§ **REQUIRED WORK**: Reproduce the records below in their entirety, exactly as shown.

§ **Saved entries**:
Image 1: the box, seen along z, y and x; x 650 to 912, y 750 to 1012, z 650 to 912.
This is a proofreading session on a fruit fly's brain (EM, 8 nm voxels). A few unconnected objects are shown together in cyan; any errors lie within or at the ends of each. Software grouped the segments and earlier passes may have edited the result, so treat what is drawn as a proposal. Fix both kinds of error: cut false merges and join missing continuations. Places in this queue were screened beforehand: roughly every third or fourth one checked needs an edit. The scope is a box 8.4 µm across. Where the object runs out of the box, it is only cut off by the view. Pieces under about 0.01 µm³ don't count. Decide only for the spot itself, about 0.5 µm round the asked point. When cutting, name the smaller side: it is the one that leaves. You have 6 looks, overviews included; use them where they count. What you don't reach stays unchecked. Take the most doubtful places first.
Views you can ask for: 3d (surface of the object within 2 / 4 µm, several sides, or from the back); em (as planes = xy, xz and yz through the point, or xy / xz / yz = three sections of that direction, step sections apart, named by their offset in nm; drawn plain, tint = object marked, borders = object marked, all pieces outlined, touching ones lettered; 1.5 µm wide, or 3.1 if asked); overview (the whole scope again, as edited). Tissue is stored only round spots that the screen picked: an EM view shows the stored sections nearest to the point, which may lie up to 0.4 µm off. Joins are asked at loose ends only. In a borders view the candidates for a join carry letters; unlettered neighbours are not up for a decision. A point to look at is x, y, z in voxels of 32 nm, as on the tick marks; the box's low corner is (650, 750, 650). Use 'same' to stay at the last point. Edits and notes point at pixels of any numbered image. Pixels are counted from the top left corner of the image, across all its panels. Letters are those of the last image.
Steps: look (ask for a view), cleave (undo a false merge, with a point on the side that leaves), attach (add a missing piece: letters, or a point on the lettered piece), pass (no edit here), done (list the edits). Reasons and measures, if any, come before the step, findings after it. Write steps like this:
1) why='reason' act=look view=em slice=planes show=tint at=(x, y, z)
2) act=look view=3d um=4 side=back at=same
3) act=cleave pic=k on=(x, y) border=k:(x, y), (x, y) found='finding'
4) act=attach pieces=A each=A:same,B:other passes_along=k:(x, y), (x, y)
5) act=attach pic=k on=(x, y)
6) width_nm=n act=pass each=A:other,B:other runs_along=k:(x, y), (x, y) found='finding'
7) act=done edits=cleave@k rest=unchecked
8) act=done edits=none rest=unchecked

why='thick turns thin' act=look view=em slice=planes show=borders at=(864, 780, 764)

§ **WRITTEN ANSWER**:
Image 1: the box, seen along z, y and x; x 650 to 912, y 750 to 1012, z 650 to 912.
This is a proofreading session on a fruit fly's brain (EM, 8 nm voxels). A few unconnected objects are shown together in cyan; any errors lie within or at the ends of each. Software grouped the segments and earlier passes may have edited the result, so treat what is drawn as a proposal. Fix both kinds of error: cut false merges and join missing continuations. Places in this queue were screened beforehand: roughly every third or fourth one checked needs an edit. The scope is a box 8.4 µm across. Where the object runs out of the box, it is only cut off by the view. Pieces under about 0.01 µm³ don't count. Decide only for the spot itself, about 0.5 µm round the asked point. When cutting, name the smaller side: it is the one that leaves. You have 6 looks, overviews included; use them where they count. What you don't reach stays unchecked. Take the most doubtful places first.
Views you can ask for: 3d (surface of the object within 2 / 4 µm, several sides, or from the back); em (as planes = xy, xz and yz through the point, or xy / xz / yz = three sections of that direction, step sections apart, named by their offset in nm; drawn plain, tint = object marked, borders = object marked, all pieces outlined, touching ones lettered; 1.5 µm wide, or 3.1 if asked); overview (the whole scope again, as edited). Tissue is stored only round spots that the screen picked: an EM view shows the stored sections nearest to the point, which may lie up to 0.4 µm off. Joins are asked at loose ends only. In a borders view the candidates for a join carry letters; unlettered neighbours are not up for a decision. A point to look at is x, y, z in voxels of 32 nm, as on the tick marks; the box's low corner is (650, 750, 650). Use 'same' to stay at the last point. Edits and notes point at pixels of any numbered image. Pixels are counted from the top left corner of the image, across all its panels. Letters are those of the last image.
Steps: look (ask for a view), cleave (undo a false merge, with a point on the side that leaves), attach (add a missing piece: letters, or a point on the lettered piece), pass (no edit here), done (list the edits). Reasons and measures, if any, come before the step, findings after it. Write steps like this:
1) why='reason' act=look view=em slice=planes show=tint at=(x, y, z)
2) act=look view=3d um=4 side=back at=same
3) act=cleave pic=k on=(x, y) border=k:(x, y), (x, y) found='finding'
4) act=attach pieces=A each=A:same,B:other passes_along=k:(x, y), (x, y)
5) act=attach pic=k on=(x, y)
6) width_nm=n act=pass each=A:other,B:other runs_along=k:(x, y), (x, y) found='finding'
7) act=done edits=cleave@k rest=unchecked
8) act=done edits=none rest=unchecked

why='thick turns thin' act=look view=em slice=planes show=borders at=(864, 780, 764)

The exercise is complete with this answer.